Fabiano’s friends also paid him respect throughout the evening as they reflected on his life. McKeon lauded his accomplishments as a local businessman, Mountain Top League coach, Sons of Italy president and veteran of the U.S. Navy’s Tin Can Sailors. But McKeon said that, even when taking time to discuss the many accomplishments in Fabiano’s life, the former chairman’s 40 years in West Orange politics cannot be overlooked.

“Mike really set the stage of what campaigning is in West Orange now,” McKeon said. “At the end of the day, it’s about knocking on the doors and about touching the people that we represent. There was nothing more that he emphasized to whoever he represented. And he just loved being part of that and being there with you and saying ‘Come on, five more houses.’”

Councilwoman Michelle Casalino also had stories to share, recalling how Fabiano would always joke around with her campaign manager John O’Connor while on the campaign trail for her first council race years ago. Both recognized him as someone who knew the value of the personal touch and embodied community involvement.

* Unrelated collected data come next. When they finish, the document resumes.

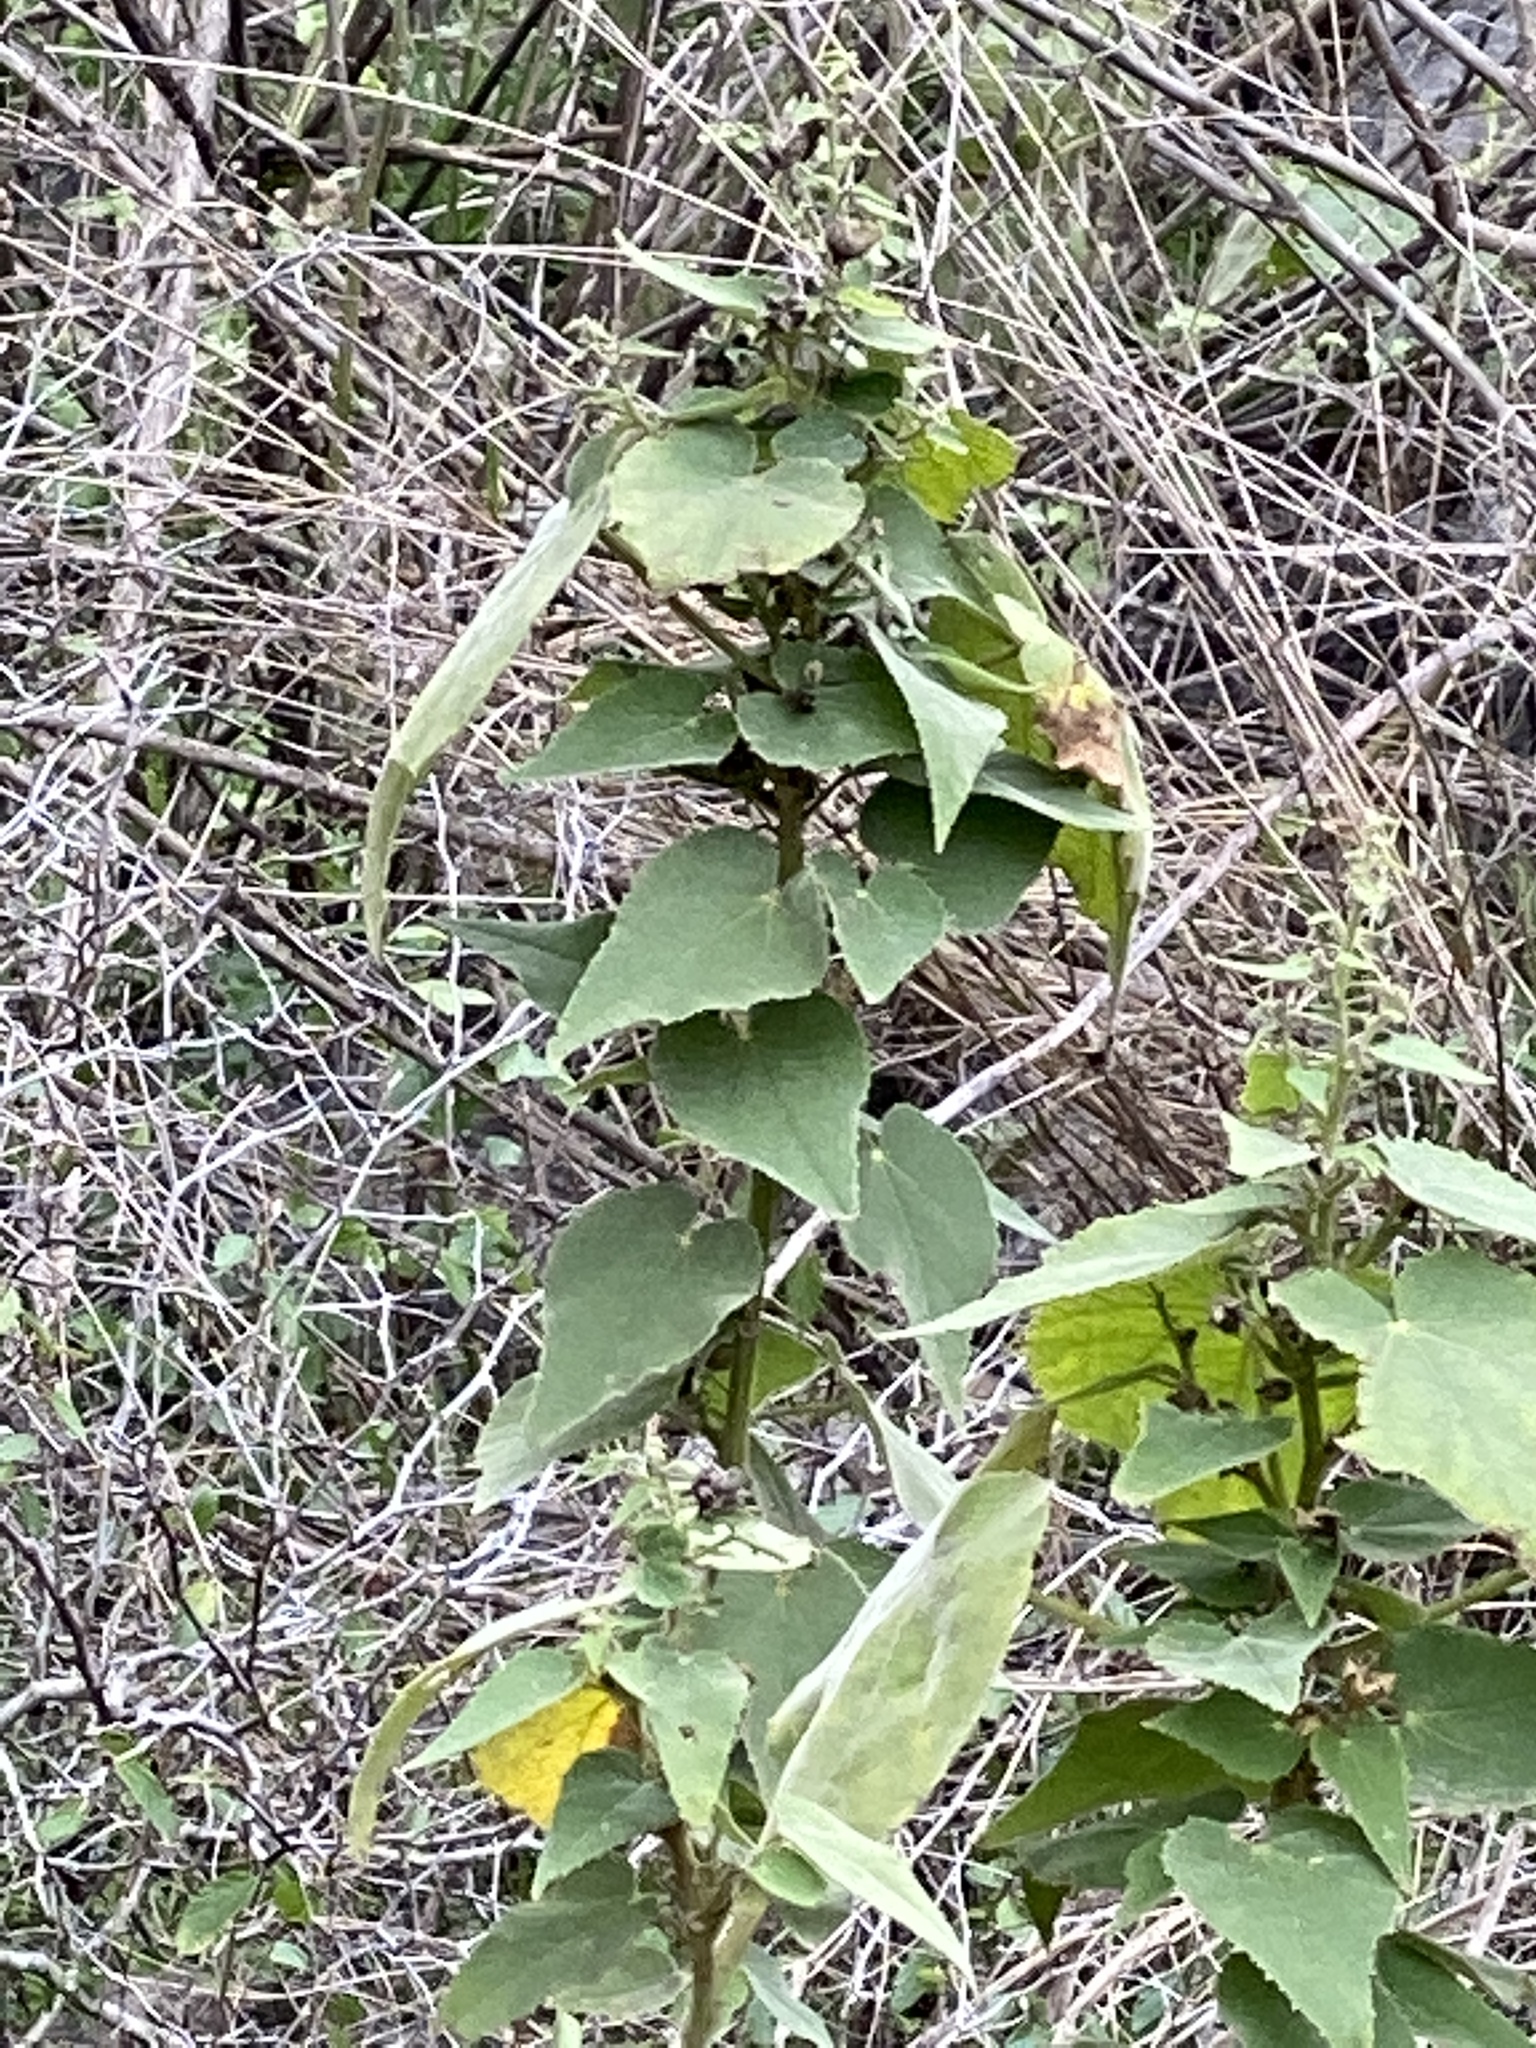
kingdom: Plantae
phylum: Tracheophyta
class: Magnoliopsida
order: Malvales
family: Malvaceae
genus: Allowissadula
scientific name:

Fabiano indeed did know West Orange better than most, according to Council President Victor Cirilo. Cirilo said Fabiano seemed to know something about every resident, and that he represented an era from which modern politicians would do well to learn.

“It’s a throwback to when politics was a lot more personal,” Cirilo said. “It’s a different world (today). I was talking to someone this afternoon about the divisiveness and how different representation has become. Hopefully, through these types of conversations and remembrances and thinking about the way it used to be, we can go back and try to practice those values.”

Codey joked that he didn’t know what Fabiano would think if he were alive today to see Donald Trump as the president-elect, but said Fabiano was a good person who loved his family and cared more about people than about their political affiliations. Of course, he added, Fabiano also loved West Orange.

“Mike represented everything that’s good about being a citizen,” Codey said. “He worked hard all his life for himself, for his family and for his community.”